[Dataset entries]
::::::::::
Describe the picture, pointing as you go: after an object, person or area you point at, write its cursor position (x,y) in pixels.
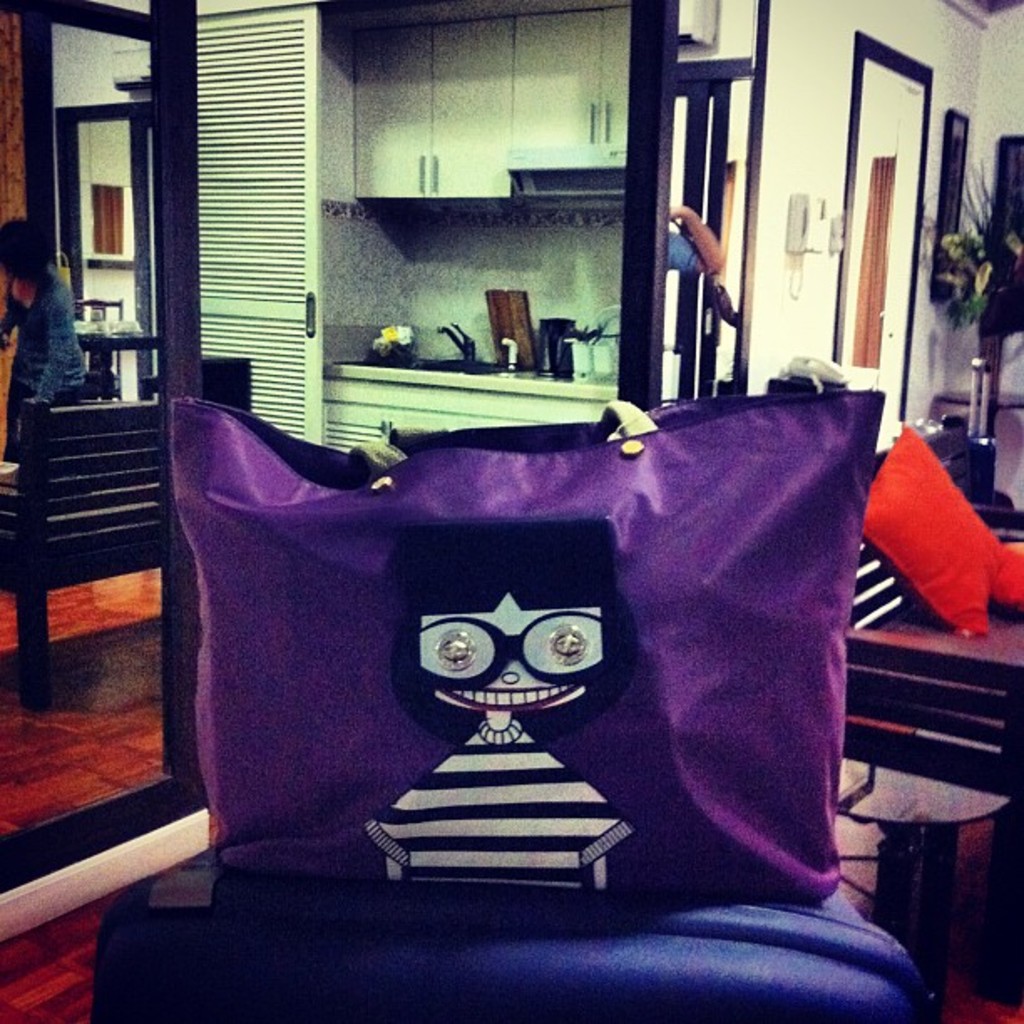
This image is taken inside a room (426,376). In the middle of the image (379,532) there is a bag (681,626) which has a cartoon girl (453,688) on it. At the background (164,624) there is a wooden work (189,222), chairs (91,485), cupboards (539,104) and shelves (471,164) and right side of the image (874,83) there is a wall (825,312) and doors (859,263) with curtains (879,254).
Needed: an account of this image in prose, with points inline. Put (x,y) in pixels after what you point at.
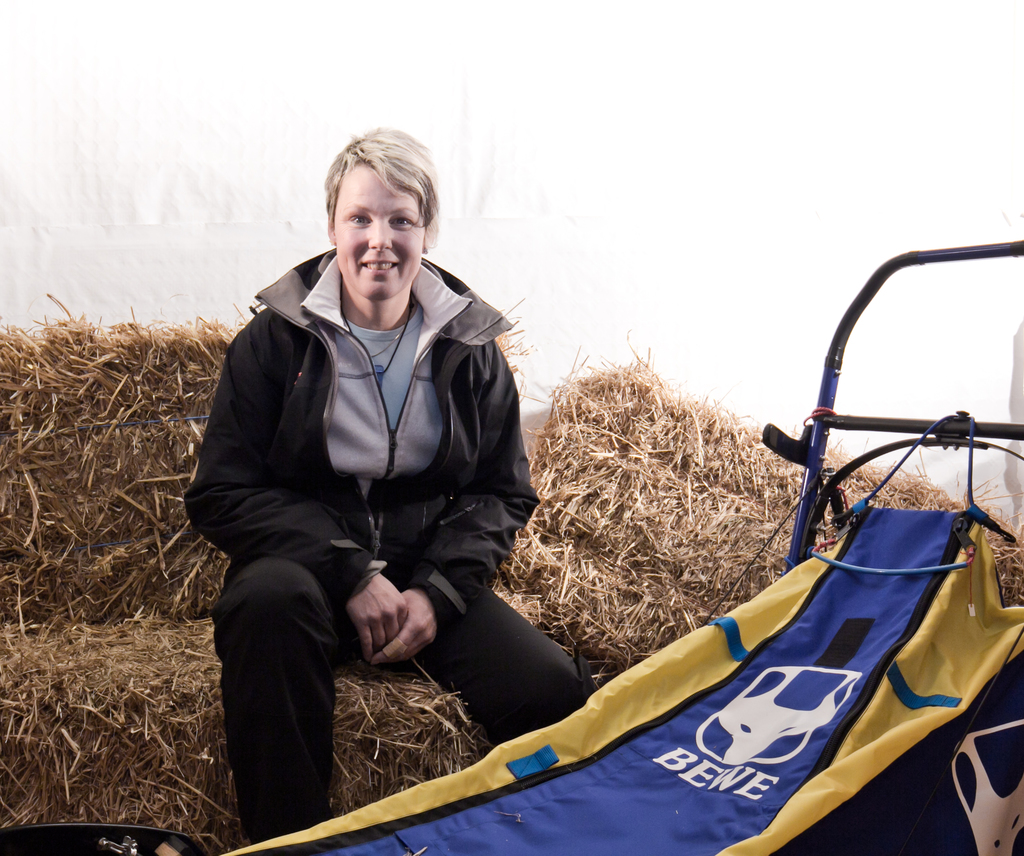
In this image I can see a person (365,442) wearing white t shirt (403,372), black jacket (294,424) and black pant (284,622) is sitting on the grass (151,642). I can see a blue and yellow colored object (687,703). In the background (683,623) I can see some grass (665,465) and the white colored surface (189,175).
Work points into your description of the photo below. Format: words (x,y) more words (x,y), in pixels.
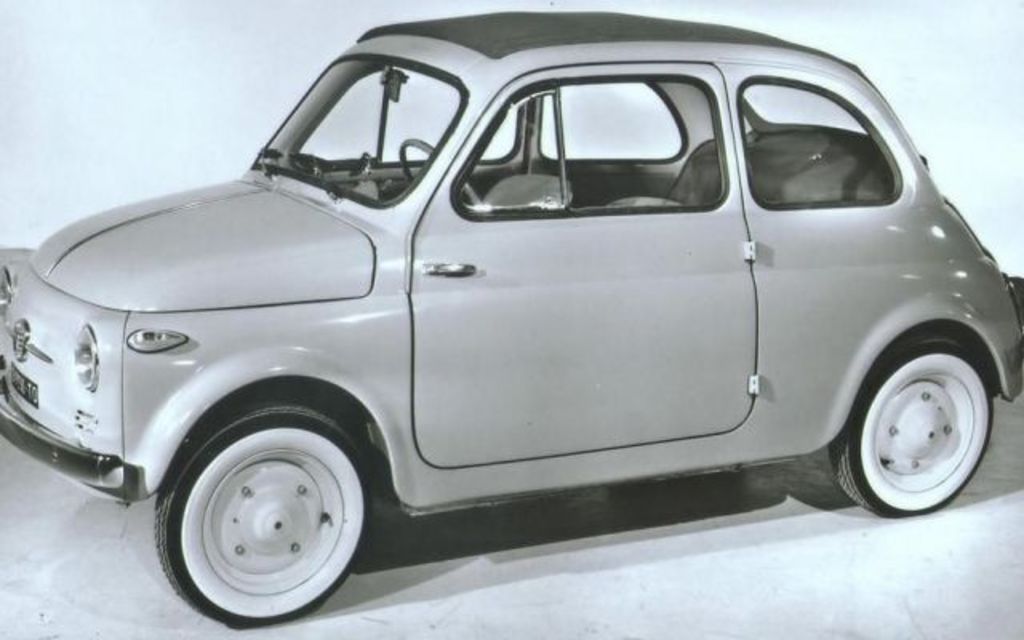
This image is black and white. In this image we can see a car (444,291). In the back (888,6) there is a wall (888,6).
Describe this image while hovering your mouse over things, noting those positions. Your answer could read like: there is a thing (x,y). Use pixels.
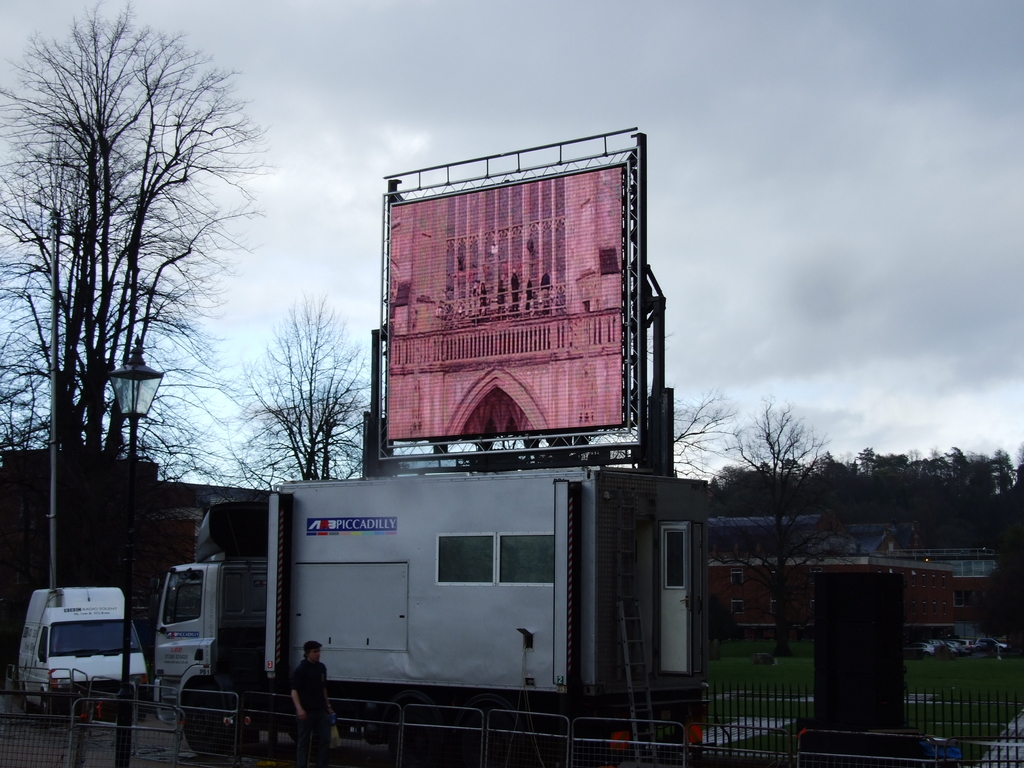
In this picture we can see a man (313,654) holding a plastic cover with his hand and standing, vehicles (529,536) on the road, fences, speaker (886,603), ladder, hoarding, trees (806,537), poles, lamp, buildings (800,618) and in the background (256,427) we can see the sky (561,95) with clouds (676,187).
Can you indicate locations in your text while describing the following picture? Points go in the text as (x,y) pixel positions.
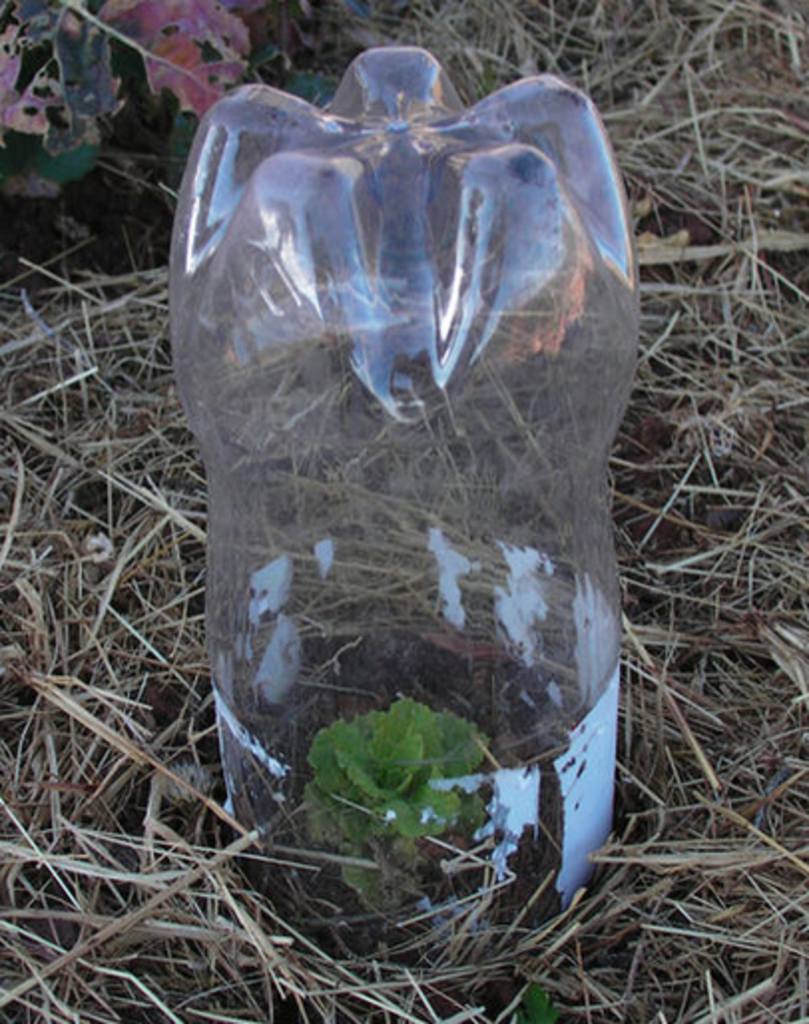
This is a plastic bottle (260,560) which is covering a small plant (375,827) inside it. This is the dried grass (138,487).
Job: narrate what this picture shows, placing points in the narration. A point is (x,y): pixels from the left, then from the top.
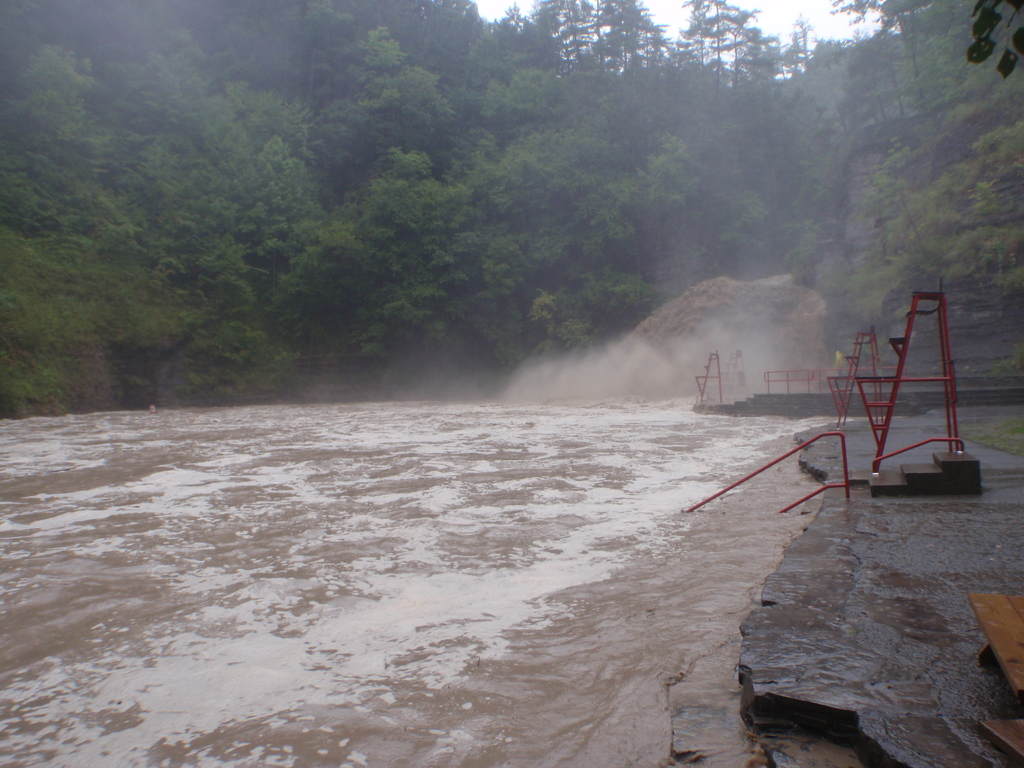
In this image I can see the water (462,408) and I can see red color stands (941,379) and stones (960,566) and wooden objects (1018,673) visible on right side (950,549), at the top (390,208) I can see the sky (505,6) and trees (593,203).
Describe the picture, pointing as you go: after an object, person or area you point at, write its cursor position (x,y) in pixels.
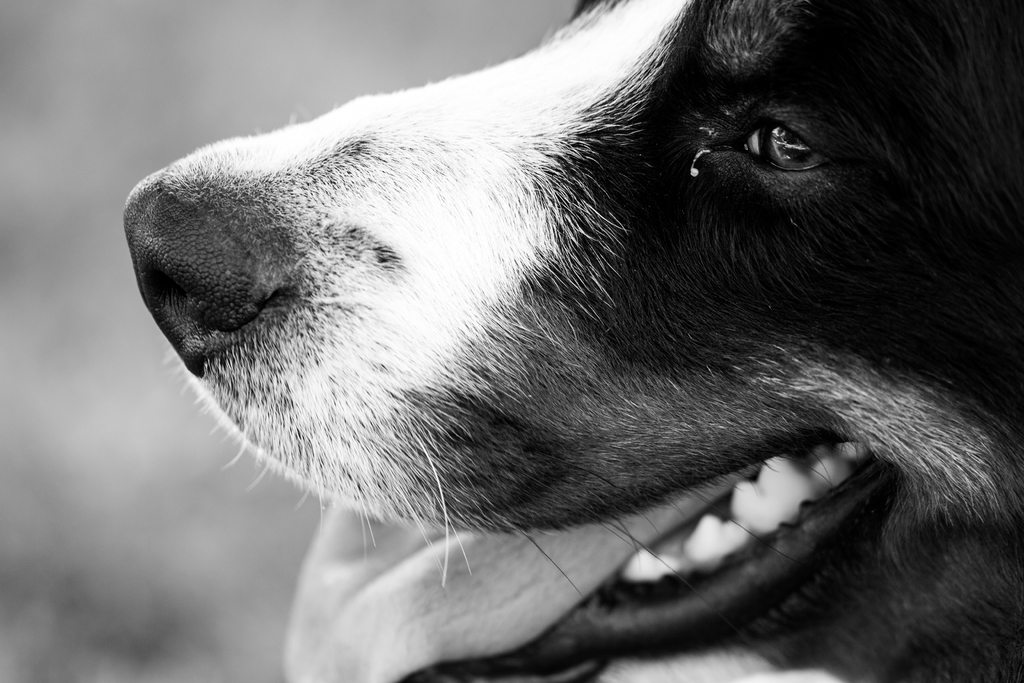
In the image in the center (407,385), we can see one dog (486,453), which is in black and white color.
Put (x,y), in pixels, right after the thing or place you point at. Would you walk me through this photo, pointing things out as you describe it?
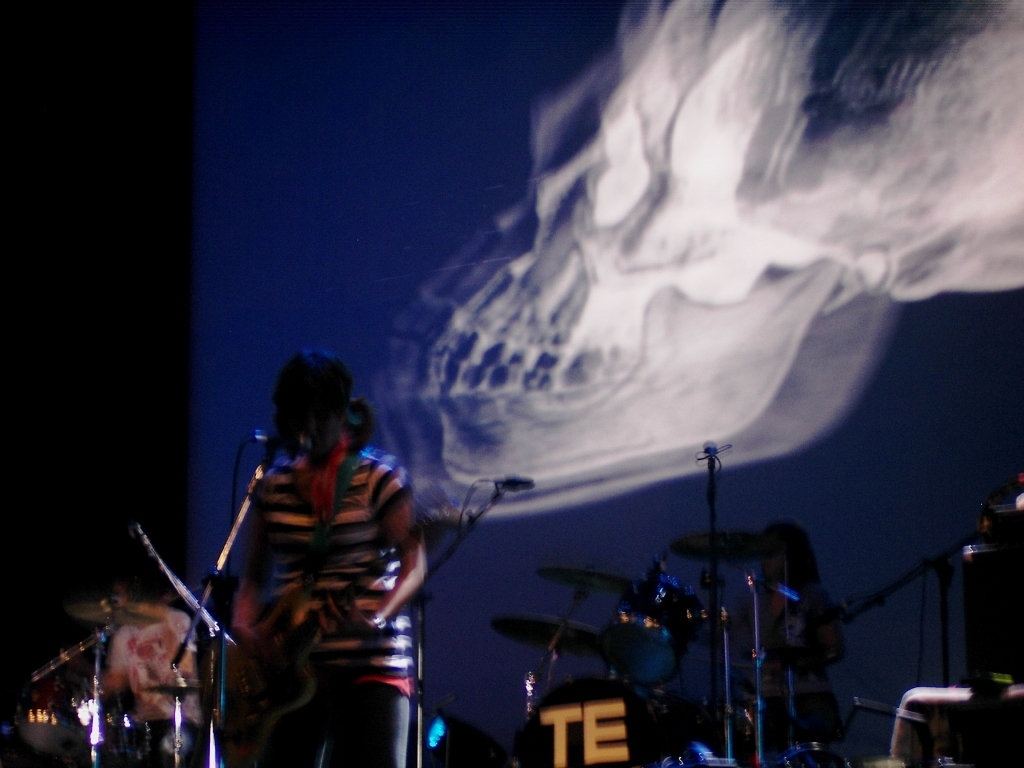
There is a person (367,510) with orange and black line t-shirt (359,520) is standing and playing guitar (315,631). In front of her there is a mic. To the right side (801,629) there is a lady (793,642) playing drums (654,679). To the left side (141,639) there is a person (144,649). In the background (438,141) on the screen (509,162) there is a skull (564,368).
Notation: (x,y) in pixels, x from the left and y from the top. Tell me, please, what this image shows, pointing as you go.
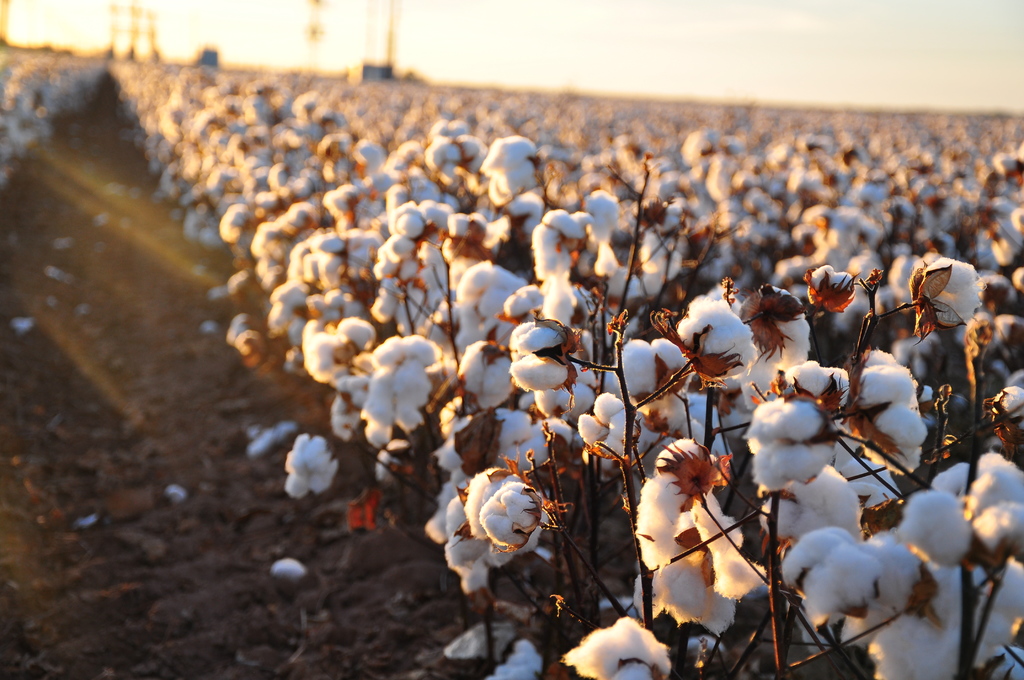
In this picture there is cotton (522,348) on the plants (592,154). At the back (133,13) there are poles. At the top (811,36) there is sky (736,50). At the bottom (317,565) there is mud (161,508).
::::::::::
PROBLEM:
Drop the images and transcribe the entries above exactly.

TASK RESULT:
Describe the picture, pointing as you go: after an object, person or area you point at, write its cursor position (x,y) in pixels.
This image is taken inside a room (426,376). In the middle of the image (379,532) there is a bag (681,626) which has a cartoon girl (453,688) on it. At the background (164,624) there is a wooden work (189,222), chairs (91,485), cupboards (539,104) and shelves (471,164) and right side of the image (874,83) there is a wall (825,312) and doors (859,263) with curtains (879,254).
Needed: an account of this image in prose, with points inline. Put (x,y) in pixels after what you point at.
In this image I can see a person (365,442) wearing white t shirt (403,372), black jacket (294,424) and black pant (284,622) is sitting on the grass (151,642). I can see a blue and yellow colored object (687,703). In the background (683,623) I can see some grass (665,465) and the white colored surface (189,175).
Work points into your description of the photo below. Format: words (x,y) more words (x,y), in pixels.
This image is black and white. In this image we can see a car (444,291). In the back (888,6) there is a wall (888,6).
Describe this image while hovering your mouse over things, noting those positions. Your answer could read like: there is a thing (x,y). Use pixels.
In this picture we can see a man (313,654) holding a plastic cover with his hand and standing, vehicles (529,536) on the road, fences, speaker (886,603), ladder, hoarding, trees (806,537), poles, lamp, buildings (800,618) and in the background (256,427) we can see the sky (561,95) with clouds (676,187).
Can you indicate locations in your text while describing the following picture? Points go in the text as (x,y) pixel positions.
This is a plastic bottle (260,560) which is covering a small plant (375,827) inside it. This is the dried grass (138,487).
Job: narrate what this picture shows, placing points in the narration. A point is (x,y): pixels from the left, then from the top.
In this image I can see the water (462,408) and I can see red color stands (941,379) and stones (960,566) and wooden objects (1018,673) visible on right side (950,549), at the top (390,208) I can see the sky (505,6) and trees (593,203).
Describe the picture, pointing as you go: after an object, person or area you point at, write its cursor position (x,y) in pixels.
In the image in the center (407,385), we can see one dog (486,453), which is in black and white color.
Put (x,y), in pixels, right after the thing or place you point at. Would you walk me through this photo, pointing things out as you describe it?
There is a person (367,510) with orange and black line t-shirt (359,520) is standing and playing guitar (315,631). In front of her there is a mic. To the right side (801,629) there is a lady (793,642) playing drums (654,679). To the left side (141,639) there is a person (144,649). In the background (438,141) on the screen (509,162) there is a skull (564,368).
Notation: (x,y) in pixels, x from the left and y from the top. Tell me, please, what this image shows, pointing as you go.
In this picture there is cotton (522,348) on the plants (592,154). At the back (133,13) there are poles. At the top (811,36) there is sky (736,50). At the bottom (317,565) there is mud (161,508).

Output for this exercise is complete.